Importantly, counselling can support a shift from self-blame towards self-understanding. That does not mean excusing harmful behaviour or ignoring the impact PMDD can have on relationships. It means recognising that change is more possible when we begin with curiosity rather than punishment.
Somatic awareness and calming the body
Because PMDD and trauma can both be felt so strongly in the body, somatic awareness can be a helpful part of support. Somatic simply means body-based. This might involve gently noticing breathing, posture, muscle tension, temperature, impulses to withdraw or lash out, or the felt sense of anxiety, anger or collapse.
The aim is not to talk yourself out of what you feel, or to perform calm when you are actually frightened, angry or overwhelmed. For many trauma survivors, being told to “just relax” can feel impossible and invalidating. Instead, somatic awareness can help create tiny moments of choice.

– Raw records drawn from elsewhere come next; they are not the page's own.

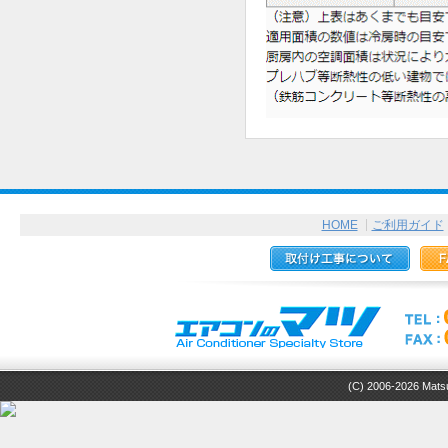
HOME
ご利用ガイド
(C) 2006-2026 Matsuz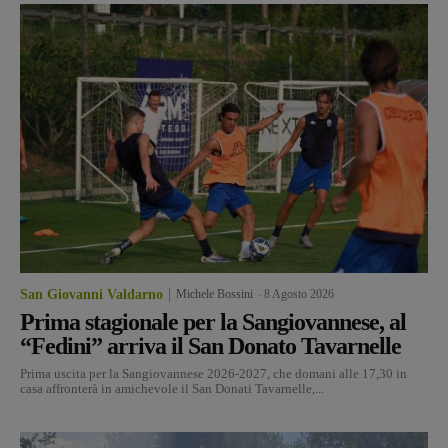
San Giovanni Valdarno
Michele Bossini
-
8 Agosto 2026
Prima stagionale per la Sangiovannese, al
“Fedini” arriva il San Donato Tavarnelle
Prima uscita per la Sangiovannese 2026-2027, che domani alle 17,30 in
casa affronterà in amichevole il San Donati Tavarnelle,...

For example, you might notice: “My chest is tight. My jaw is clenched. My body thinks I am under threat.” That noticing may not make the feeling disappear, but it can sometimes create a small gap between the feeling and the response.
Grounding practices may include feeling the feet on the floor, lengthening the exhale, pressing hands together, orienting to the room, naming what is happening in the cycle, or using gentle movement. These are not cures for PMDD, and they should not be presented as if they are. But they can support nervous system regulation.
Over time, this kind of awareness may help the body learn that a feeling can be intense without being permanent. A premenstrual state can be powerful, but it does not have to define the whole self.
Hope without minimising
PMDD can be frightening, especially when it intersects with trauma, dysphoria, relationship difficulties or past experiences of not being believed. It can affect work, parenting, friendships, intimacy and self-worth. For some people, symptoms can include thoughts of self-harm or suicide. If this happens, urgent support is important; nobody should have to manage that level of distress alone.
And still, there is hope.
Many people find that with the right combination of tracking, medical care, counselling, nervous system support, relational understanding and practical planning, PMDD becomes less bewildering. The cycle may still bring difficulty, but it can become more recognisable. Patterns can be named earlier. Shame can soften. Support can be put in place before things feel unmanageable.
Perhaps most importantly, people can begin to understand that feeling unsafe in your body does not mean you are broken. It may mean your body has been carrying too much, for too long, and needs support that honours both your biology and your story.